The discussion arose in response to concerns that some physicians cannot access Advanced Alternative Payment Models (A-APMs), which are key to the MIPS program. The commission considered ways to repeal MIPS and either replace it with a population-based "voluntary value program" or by substantially changing the rules applied to A-APMs.
The MIPS program adjusts Medicare Physician Fee Schedule (MPFS) payments up or down based on clinician performance, using Medicare quality and electronic health record program measures, according to MedPAC. The measures are "quality," "advancing care information," "clinical practice improvement activities," and "cost."
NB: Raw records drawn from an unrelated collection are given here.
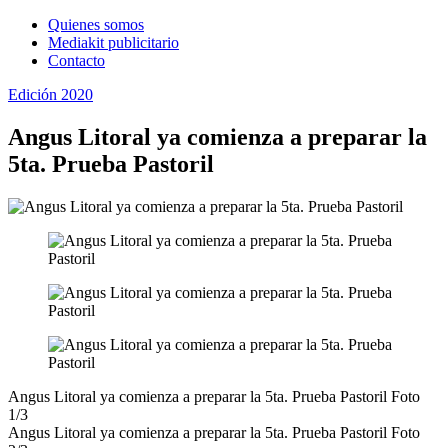
Quienes somos
Mediakit publicitario
Contacto
Edición 2020
Angus Litoral ya comienza a preparar la
5ta. Prueba Pastoril
Angus Litoral ya comienza a preparar la 5ta. Prueba Pastoril
Foto
1/3
Angus Litoral ya comienza a preparar la 5ta. Prueba Pastoril
Foto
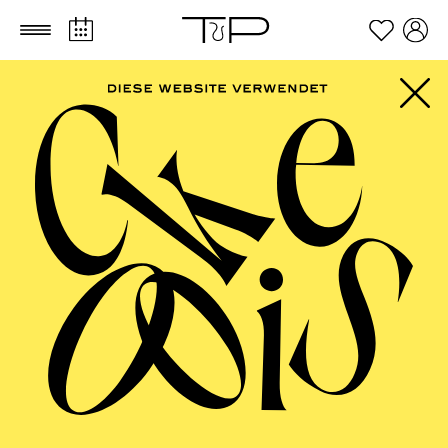
Zum Hauptinhalt springen
Zum Footer springen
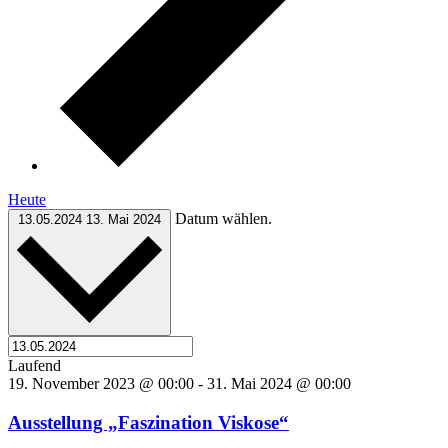
Heute
Datum wählen.
13.05.2024
13. Mai 2024
Laufend
19. November 2023 @ 00:00
-
31. Mai 2024 @ 00:00
Ausstellung „Faszination Viskose“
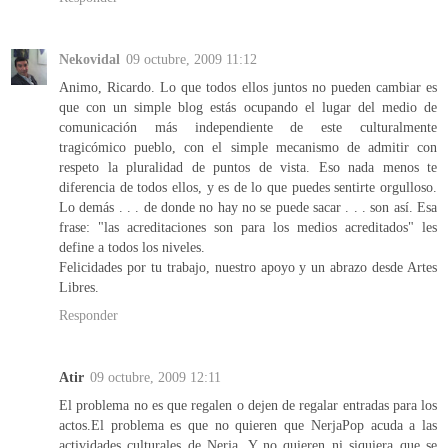
Nekovidal
09 octubre, 2009 11:12
Animo, Ricardo. Lo que todos ellos juntos no pueden cambiar es
que con un simple blog estás ocupando el lugar del medio de
comunicación más independiente de este culturalmente
tragicómico pueblo, con el simple mecanismo de admitir con
respeto la pluralidad de puntos de vista. Eso nada menos te
diferencia de todos ellos, y es de lo que puedes sentirte orgulloso.
Lo demás . . . de donde no hay no se puede sacar . . . son así. Esa
frase: "las acreditaciones son para los medios acreditados" les
define a todos los niveles.
Felicidades por tu trabajo, nuestro apoyo y un abrazo desde Artes
Libres.
Responder
Atir
09 octubre, 2009 12:11
El problema no es que regalen o dejen de regalar entradas para los
actos.El problema es que no quieren que NerjaPop acuda a las
actividades culturales de Nerja. Y no quieren ni siquiera que se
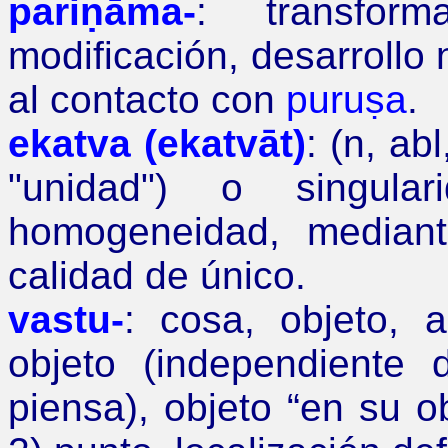
pariṇāma-
:
transfor
modificación, desarrollo 
al contacto con
puruṣa
.
ekatva (ekatvāt)
: (
n, abl
"unidad") o singul
homogeneidad, mediant
calidad de único.
vastu-
: cosa, objeto, a
objeto (independiente 
piensa), objeto
“
en su ob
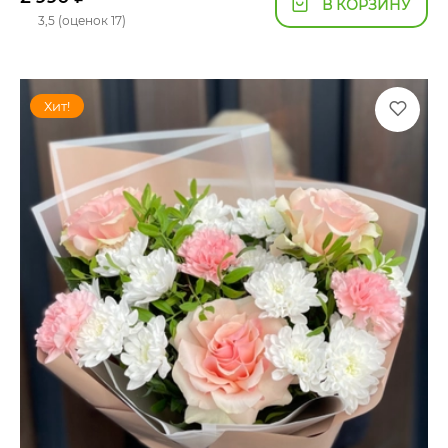
В КОРЗИНУ
3,5 (оценок 17)
Хит!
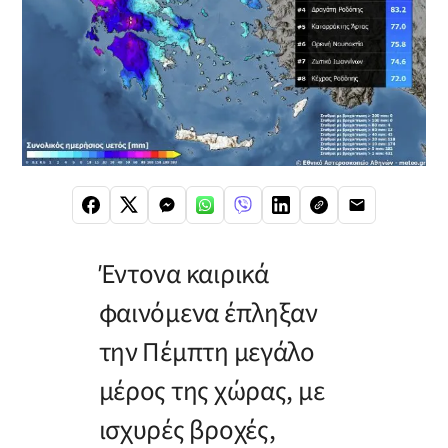
Έντονα καιρικά
φαινόμενα έπληξαν
την Πέμπτη μεγάλο
μέρος της χώρας, με
ισχυρές βροχές,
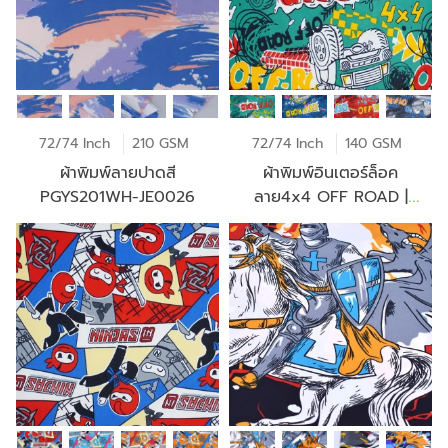
72/74 Inch
210 GSM
72/74 Inch
140 GSM
ผ้าพิมพ์ลายปาดสี
ผ้าพิมพ์อินเตอร์ล็อค
PGYS201WH-JE0026
ลาย4x4 OFF ROAD |
PI336 JP6489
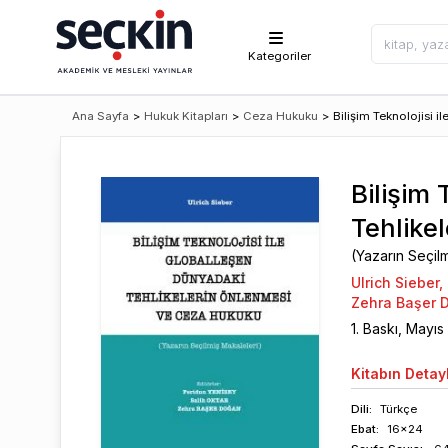
Kategoriler
Ana Sayfa
>
Hukuk Kitapları
>
Ceza Hukuku
>
Bilişim Teknolojisi 
Bilişim 
Tehlike
(Yazarın Seçil
Ulrich Sieber
,
Zehra Başer 
1
. Baskı,
Mayıs
Kitabın
Detayl
Dili:
Türkçe
Ebat:
16x24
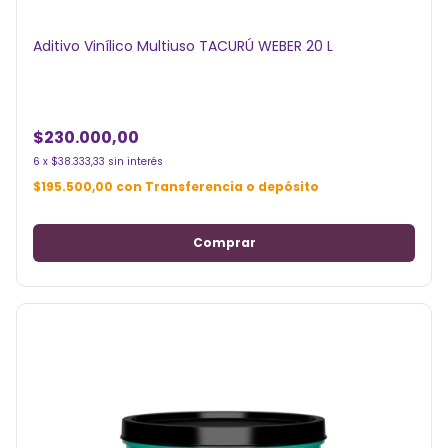
Aditivo Vinílico Multiuso TACURÚ WEBER 20 L
$230.000,00
6
x
$38.333,33
sin interés
$195.500,00
con
Transferencia o depósito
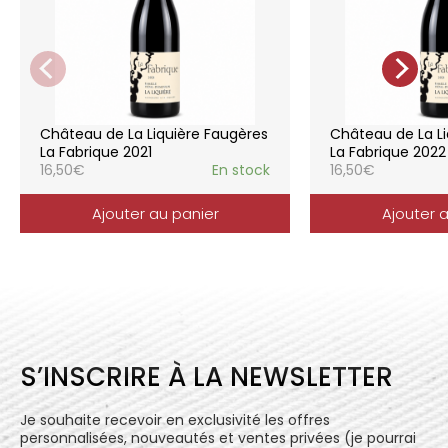
pratiques respectueuses de l’environnement et
de la vigne, vendanges manuelles, vinifications
soignées et strictement suivies.
La gamme des vins du Château de la
Liquière est adaptée à chaque style de
consommation, à chaque moment de la vie,
elle reflète parfaitement la pureté de
Château de La Liquière Faugères
Château de La Li
l’expression du terroir.
La Fabrique 2021
La Fabrique 2022
16,50
€
En stock
16,50
€
Ajouter au panier
Ajouter 
S’INSCRIRE À LA NEWSLETTER
Je souhaite recevoir en exclusivité les offres
personnalisées, nouveautés et ventes privées (je pourrai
But the MIPS program is too burdensome for clinicians, MedPAC presenters Kate Bloniarz and David Glass said. The U.S. Centers for Medicare and Medicaid Services (CMS) estimated that it will cost over $1 billion to meet MIPS reporting requirements this year. In addition, MIPS is extremely complex and its measures aren't necessarily associated with high-value care, according to Bloniarz and Glass.
"MIPS is structured to maximize clinician scores, which leads to score compression and a limited ability to detect performance," they said. "Clinicians can choose their own measures, thus the resulting MIPS score is inequitable across clinicians."
MIPS will not achieve the goal of identifying and rewarding high-value physicians, according to Bloniarz and Glass. But there should be a value component in the MPFS framework. As such, an alternative to MIPS could consist of a new voluntary value program in which all clinicians would have a portion of fee schedule payments withheld (for example, 2%). Physicians could elect to be measured with a sufficiently large group of clinicians and be eligible for value payment, elect to join an advanced APM and receive withheld funds, or make no election and lose the withheld funds.
"Entities would be collectively measured on population-based measures that assess clinical quality, patient experience, and value," Bloniarz and Glass said.
Commissioners discussed whether a voluntary value program policy would be viable, according to the American College of Radiology (ACR). Many expressed concern that a 2% withhold wouldn't be a sufficient incentive, and they questioned not only whether clinicians could meet the population-based measures, but also whether some physicians might get left behind, the ACR said.
MedPAC plans to review draft recommendations for the MIPS repeal and policy alternatives at its December meeting; it will vote on recommendations at its January 2018 meeting for inclusion in its March 2018 report to Congress.
"CMS will start making MIPS adjustments in 2019," Bloniarz and Glass said. "Therefore action is needed now."